While mortgage rates, inflation, and affordability concerns cloud market outlook for housing, an ongoing issue is likely to challenge the industry beyond the short-term future: the labor shortage. Improving supply chain conditions have shifted cycle times from over a year during the peak pandemic period to between six and seven months in recent times, but the continued shortage of skilled labor is a headwind that will impact the industry’s ability to combat the nation’s housing shortage.
“The bottom line is that the supply chain and the interest rates can shift pretty quickly. A slowdown in the market certainly decreases the labor need, but when you have a 400,000 gap of empty jobs, it’s not something that’s a quick fix,” says Ed Brady, CEO of the Home Builders Institute (HBI). “It’s not something that is going to happen over eight or 12 months, it’s something that is going to happen over a generation. As some of those things have adjusted to the positive—the cost of lumber, etc.—labor has not.”
According to the HBI’s Spring 2023 Construction Labor Market Report, the construction industry needs approximately 723,000 new construction workers each year to meet demand. A survey of single-family builders by the HBI indicates at least 80% are experiencing a shortage of carpenters and subcontractors in six additional trades.
Zonda’s survey of home builders indicated more than 80% were experiencing labor disruptions as recently as March 2022. While labor remains a challenge, the share of builders reporting labor disruptions to Zonda has dipped below 40% in 2023. At the same time, more than 50% of surveyed builders by Zonda indicated in July plans to increase the pace of starts compared with 2022.
“[The construction labor environment] is in a steady crisis mode, especially for those without a lot of buying power. If you’re a framing contractor, you’re going to go to somebody who’s going to give you work constantly; if you’re a big builder, you have access to that,” Brady says. “If you’re a smaller builder, you’re going to [have to] wait for that framing crew.”
The skilled labor shortage in the construction industry is compounded because many employees in the workforce are aging out. For every five people that age out or retire from the industry, the industry is bringing in approximately two new workers. Fewer workers will add to the cost of labor, but newer workers will also potentially increase the time frame to complete work, according to Brady. An apprentice-level skilled laborer may take significantly more time to complete the same task as a 30-year laborer with ample on-job experience and knowledge.
“We’re going to lose production and volume before it picks up because we’re losing so much talent and experience in the marketplace,” says Brady.
Shift in Perceptions and the Role of Builders
Brady says he feels optimistic about the future of the labor shortage because perceptions are beginning to shift around certification credentialing instead of four-year universities for high school students. The perception shift is still ongoing, though, and will require buy-in and effort from parents, counselors, legislators, and school boards to communicate to younger individuals that there are other paths to success instead of the traditional four-year college route.

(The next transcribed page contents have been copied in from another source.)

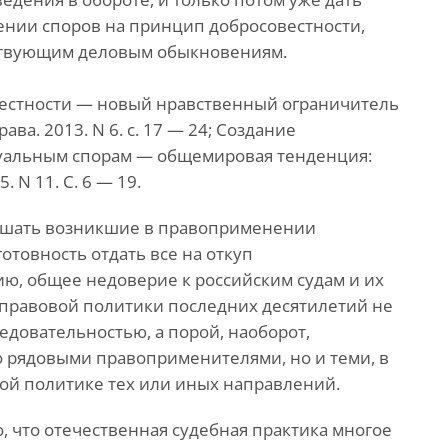
ении споров на принцип добросовестности,
етствующим деловым обыкновениям.
вестности — новый нравственный ограничитель
ва. 2013. N 6. с. 17 — 24; Создание
уальным спорам — общемировая тенденция:
. N 11. С. 6 — 19.
решать возникшие в правоприменении
отовность отдать все на откуп
ию, общее недоверие к российским судам и их
 правовой политики последних десятилетий не
едовательностью, а порой, наоборот,
 рядовыми правоприменителями, но и теми, в
ой политике тех или иных направлений.
, что отечественная судебная практика многое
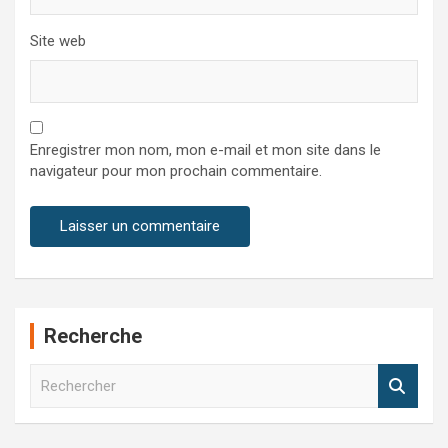
Site web
Enregistrer mon nom, mon e-mail et mon site dans le
navigateur pour mon prochain commentaire.
Recherche
R
e
c
h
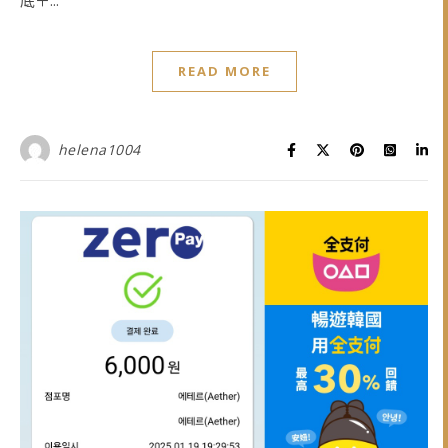
底＋...
READ MORE
helena1004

“I see a lot of hopeful young people at our facilities that aspire to be their own businessperson,” Brady says. “I see hope in our young people, and the tide will turn to understand that [construction] is a good career path.”
While builders are typically not hiring skilled laborers directly, there are steps they can take to help their contractors find labor. Brady says builders can take an active role in combating the skilled labor shortage by sharing resources and recruiting initiatives with their subcontractors as well as demonstrating an interest in youth programs, trade schools, technical schools, and training programs.
“The industry has to invest. When the industry invests, it is going to see momentum, and the philanthropic world will continue to invest because we’re giving people career paths,” Brady says. “My message is always to invest in the future, invest in these training programs, and [the labor shortage] will take care of itself. It won’t take care of itself if we don’t train and invest.”
Brady shared the example of the Home Builders Care—the charitable arm of the Home Builders Association of Central Arizona—which funded a Home Building Academy in Phoenix to train students. Students in the school will participate in a nine-week rapid worker training program, resulting in industry-recognized certificates.
“The easy part is that after they are trained, those builders and subcontractors have access to those students. You don’t have access to students who don’t train,” Brady says. “I’m looking for builders to adopt schools, to bring the curriculum into high schools. There are a lot of people that are out there that want to work, that want to get into a career path that don’t have the venue to do so.”
A Unified Effort
A limiting factor to the construction industry’s ability to combat the labor shortage is the siloed nature of current approaches. Efforts from unions and non-unions in the residential, commercial, and industrial sectors often compete with each other rather than working together.
“We should be agnostic to where somebody lands in the industry, as long as we get them into the pipeline in the industry,” says Brady. “We don’t all work together on creating the perception that this is a good industry and that we’re in it together. We have to understand that we’re stronger together than we are apart. If we’re not collaborative or cooperative with each other in the industry, then it’s going to be a harder time.”